Make Walls, Not War
IN a surge of realism, the Senate has voted 75-23 to acknowledge that Iraq has broken up and cannot be put back together. The measure, co-sponsored by Joe Biden, a Democratic presidential candidate, and Sam Brownback, Republican of Kansas, supports a plan for Iraq to become a loose confederation of three regions — a Kurdish area in the north, a Shiite region in the south and a Sunni enclave in the center — with the national government in Baghdad having few powers other than to manage the equitable distribution of oil revenues.
While the nonbinding measure provoked strong reactions in Iraq and from the Bush administration, it actually called for exactly what Iraq’s Constitution already provides — and what is irrevocably becoming the reality on the ground.
The Kurdish-dominated provinces in the north are recognized in the Constitution as an existing federal region, while other parts of Iraq can also opt to form their own regions. Iraq’s regions are allowed their own Parliament and president, and may establish their own army. (Kurdistan’s army, the peshmerga, is nearly as large as the national army and far more capable.) While the central government has exclusive control over the national army and foreign affairs, regional law is superior to national law on almost everything else. The central government cannot even impose a tax.
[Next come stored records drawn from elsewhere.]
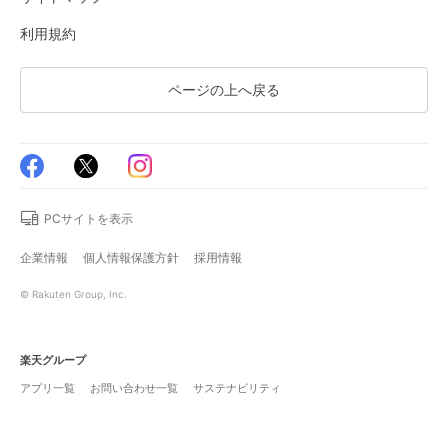
利用規約
ページの上へ戻る
PCサイトを表示
企業情報
個人情報保護方針
採用情報
© Rakuten Group, Inc.
楽天グループ
アプリ一覧
お問い合わせ一覧
サステナビリティ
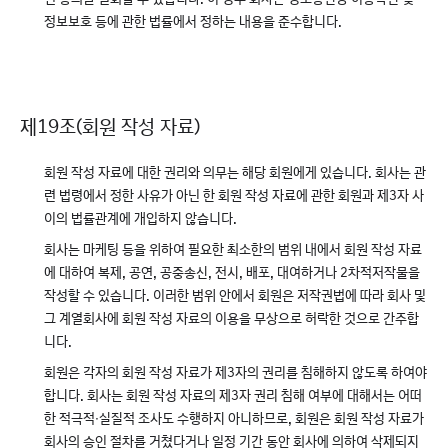
정보보호 등에 관한 법률에서 정하는 내용을 준수합니다.
제19조(회원 작성 자료)
회원 작성 자료에 대한 권리와 의무는 해당 회원에게 있습니다. 회사는 관
련 법령에서 정한 사유가 아닌 한 회원 작성 자료에 관한 회원과 제3자 사
이의 법률관계에 개입하지 않습니다.
회사는 마케팅 등을 위하여 필요한 최소한의 범위 내에서 회원 작성 자료
에 대하여 복제, 공연, 공중송신, 전시, 배포, 대여하거나 2차적저작물을
작성할 수 있습니다. 이러한 범위 안에서 회원은 저작권법에 따라 회사 및
그 계열회사에 회원 작성 자료의 이용을 무상으로 허락한 것으로 간주합
니다.
회원은 각자의 회원 작성 자료가 제3자의 권리를 침해하지 않도록 하여야
합니다. 회사는 회원 작성 자료의 제3자 권리 침해 여부에 대해서는 어떠
한 적극적∙실질적 조사도 수행하지 아니하므로, 회원은 회원 작성 자료가
회사의 승인 절차를 거쳤다거나 일정 기간 동안 회사에 의하여 삭제되지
Iraq’s minimalist Constitution is a reflection of a country without a common identity. The Shiites believe their majority entitles them to rule, and a vast majority of them support religious parties that would define Iraq as a Shiite state. Iraq’s Sunni Arabs cannot accept their country being defined by a rival branch of Islam and ruled by parties they see as aligned with Iran. And the Kurdish vision of Iraq is of a country that does not include them.
The absence of a shared identity is a main reason the Bush administration has failed to construct workable national institutions in Iraq. American training can make Iraq’s Shiite-dominated security forces more effective, but it cannot make them into neutral guarantors of safety that the Sunnis can trust. The Kurds ban the national army and police from their territory.